Cement Factory in Akranes, Iceland
In deciding to travel to Iceland I studied the internet to get an idea of the kinds of pictures I might make there. I am not a nature photographer, though I found the abundance of stunning photographs of Iceland on the web that depicted its wild nature to be quite breathtaking. I decided that Iceland would be an interesting challenge, that I might be compelled to take my sturdy rented jeep into the mountains to shoot nature unleashed. As is typical of my “eye”, this shot of a cement factory was one of the first photographs of the trip. I was mesmerized by the cold grey symmetry and the placement of the somewhat ugly industrial scene smack dab in the middle of the glorious Hvalfjörður fjord not far from Reykjavik. I found the shot to be beautiful and glorious and I sent a version of it home to friends and family, some of whom were puzzled or amused that in a place as heavenly as Iceland I would be immediately drawn to a scene as mundane as this. I am very interested in seeing how people live and in cataloging our similarities. Perhaps when we think of Iceland we don’t necessarily think first of the country’s need to make cement, but it is there to be seen.

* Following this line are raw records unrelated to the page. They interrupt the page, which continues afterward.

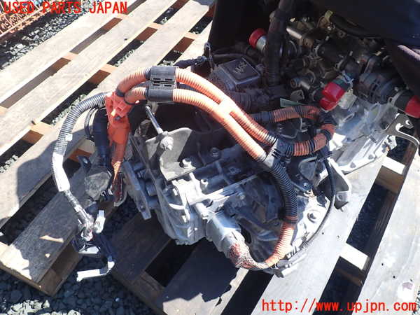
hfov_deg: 69.4
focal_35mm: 25
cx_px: 210
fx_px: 303
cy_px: 158
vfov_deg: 54.9
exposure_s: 1/250
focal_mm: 4.5
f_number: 2.8
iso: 100
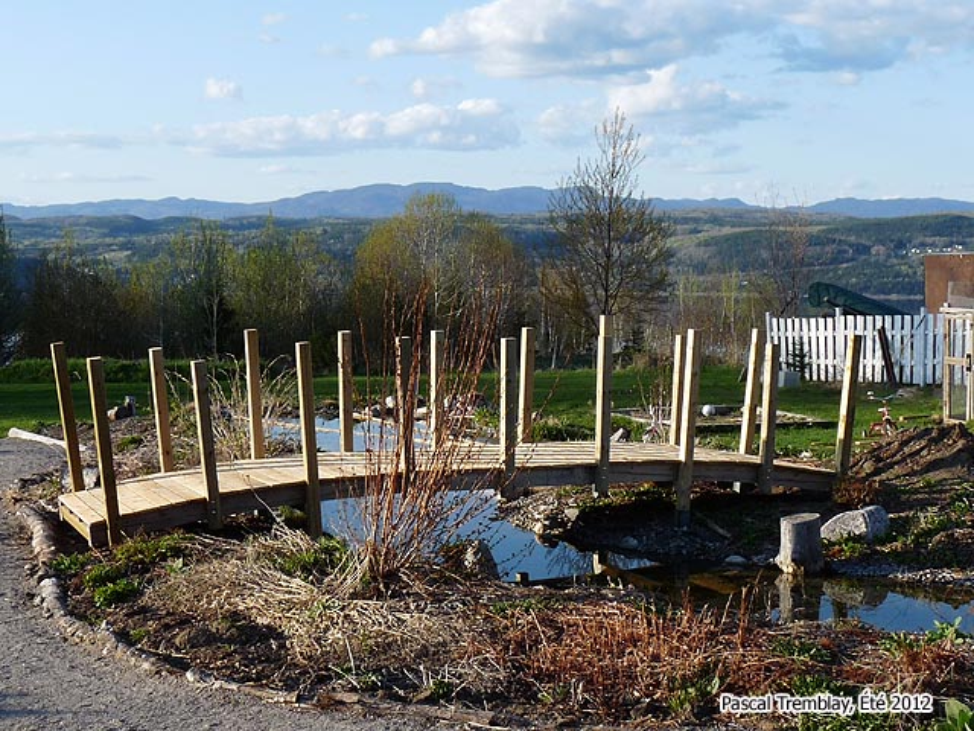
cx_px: 487
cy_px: 366
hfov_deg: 31.2
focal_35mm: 62
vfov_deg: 23.7
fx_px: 1745
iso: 100
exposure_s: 1/250
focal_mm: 6.4
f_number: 5.6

Rusted Train Cars Sitting Alongside The Snake River In Idaho
This is a photograph that just happens to work very well. Because this body of work is, in part, about beautiful scenes created by unseemly relationships when human artifacts seem to emerge up and out of sacred earth, my encounter with the rusty old train cars was simply fortuitous and works with other pieces in an exhibit that I had at the Art Stable in Seattle’s South Lake Union. Always there is serendipity out on the road. I will search for days to find a photograph. My hunt is driven by a visual aesthetic and ambition but also by my interest in the stories I can imagine and then see in the landscape and by what I know of the history of a place.